Pour les entreprises, la fin d’une mise entre parenthèses

L’annonce récente du gouvernement, selon laquelle le chômage partiel des salariés ne sera désormais financé qu’à 85% par la collectivité pour un montant total d’environ 70% du salaire net, marque un seuil symbolique pour les entreprises : c’est celui de la fin de leur mise entre parenthèses par la puissance publique. À compter des prochaines semaines, elles auront à nouveau à procéder à des arbitrages dans le domaine particulièrement sensible de la gestion de leurs employés, que le gouvernement avait souhaité temporairement soustraire aux fluctuations du monde privé, et dont la place grandit de jour en jour sur la scène médiatique comme dans les préoccupations des Français.

Si elle place un nouveau poids sur les entreprises, cette annonce dresse également la première pierre vers leur inévitable retour à la manoeuvre dans l’orientation et la redynamisation d’un monde économique mis à mal par le confinement. L’Etat amorce peu à peu la fin de son régime d’omniprésence organisée, qui avait défini ces derniers mois. À mesure que s’effacent progressivement les manifestations de son intervention, qu’elles soient des subventions, des normes d’exception ou des efforts d’orientation directe de l’économie, les entreprises devront se réhabituer à endosser le rôle moteur qui les a toujours définies et dont elles pourraient avoir été partiellement déshabituées par une soudaine réduction de leur horizon aux opérations de maintien et de survie.

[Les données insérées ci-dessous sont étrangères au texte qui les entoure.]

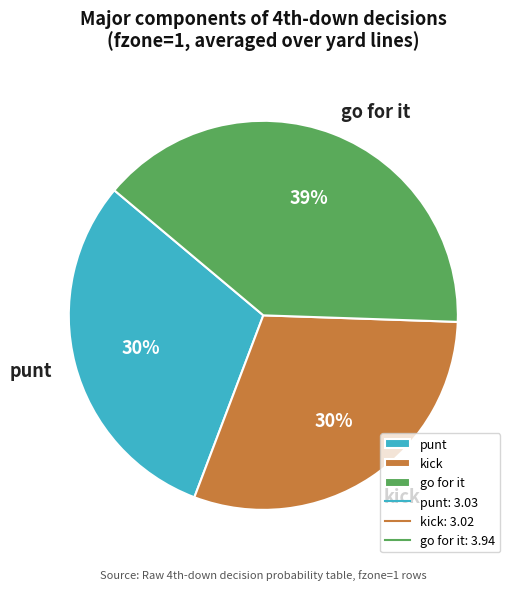

To the nearest percent, what percentage of the pie is go for it?

39%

Une opinion publique restée en arrière du déconfinement effectif

La reprise économique, qui concentre peu à peu autour d’elle représentations médiatiques, espoirs et angoisses, entre dans une phase où elle ne sera plus exclusivement guidée par la main du gouvernement : désormais, c’est aussi aux individus et entreprises de s’en emparer. L’opinion publique, elle non plus, ne pourra pas ouvrir la voie vers le rebond en opérant par elle-même le déconfinement mental qui doit suivre le déconfinement des corps. Afin de retrouver ses marques, elle aura besoin que soit présenté devant ses yeux un monde renouant avec l’activité, monde qui sera construit par la somme des initiatives prises à l’échelle des entreprises, grandes ou petites, alors qu’elles sortent de la torpeur pour réinsuffler de l’énergie à l’économie du pays, qui est aussi une partie du tissu de la société au sens large.

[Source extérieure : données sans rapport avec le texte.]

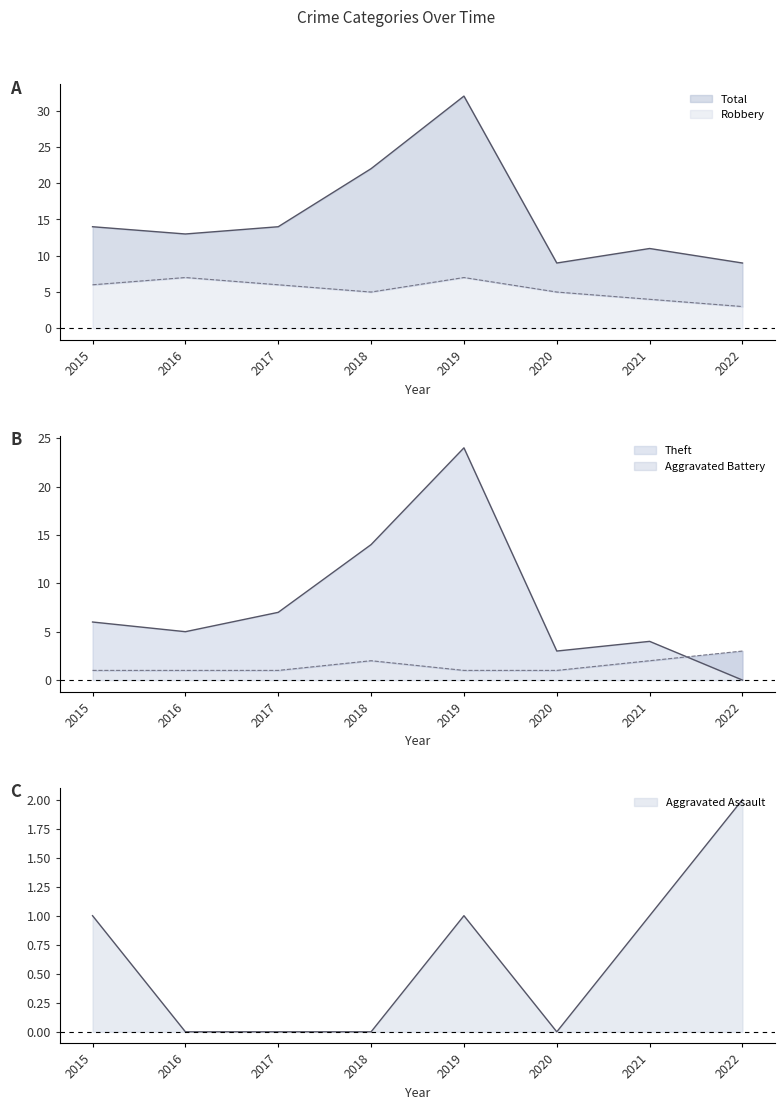

Between 2018 and 2022, which is larger?

2018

Les entreprises pourraient donc se retrouver dans une position qui leur demandera de prendre les devants pour poser les jalons de la reprise en termes concrets : remise en mouvement des personnes, restauration de moments de vie temporairement oubliés, retour progressif à la communauté entre collaborateurs comme avec les clients… Sur ce terrain, les sociétés françaises les plus emblématiques seront toutes désignées pour jouer un rôle prééminent, alors que se tourneront vers elles tous les regards en quête d’une première image de ce qui se dessine pour les mois à venir, non pas simplement en termes d’emploi et d’opportunités économiques, mais aussi en termes de vie, de cohabitation, d’horizons.

La reprise s’annonce à rythmes multiples

Dans ces circonstances, l’attentisme et la paralysie prolongée infligeront des dégâts aux entreprises qui les choisiront comme au pays lui-même, qui aura besoin pour sortir du sommeil de la stimulation et de l’énergie continuelles d’entités prêtes à jouer le jeu du rebond au sens plein, c’est-à-dire de s’emparer de la reprise, de l’incarner et de tracer un chemin dans lequel d’autres pourront s’engouffrer derrière elles. Des positions de “meneur” et de “suiveur” apparaîtront inévitablement dans cet environnement, et pourraient affecter le capital d’image des sociétés sur le long terme, dans la mesure où elles donneront les premiers signes auxquels on reconnaîtra celles qui sont capables de se projeter vers l’avenir, par opposition à celles qui pourraient s’être durablement engluées dans un présent récessionnaire.

Les signes de la projection vers l’après et de l’envie de reprise se manifestent ces derniers jours à plusieurs échelons : optimisme des investisseurs, consentement des gouvernements à relâcher les contraintes, scientifiques eux-mêmes parfois moins réticents à évoquer de possibles effets saisonniers… Pour aider public et employés à se saisir de ces quelques signes annonciateurs et à y ajuster leur état d’esprit pour adhérer eux aussi à la dynamique naissante de reprise, l’action des entreprises sera dans les mois qui viennent le maillon essentiel.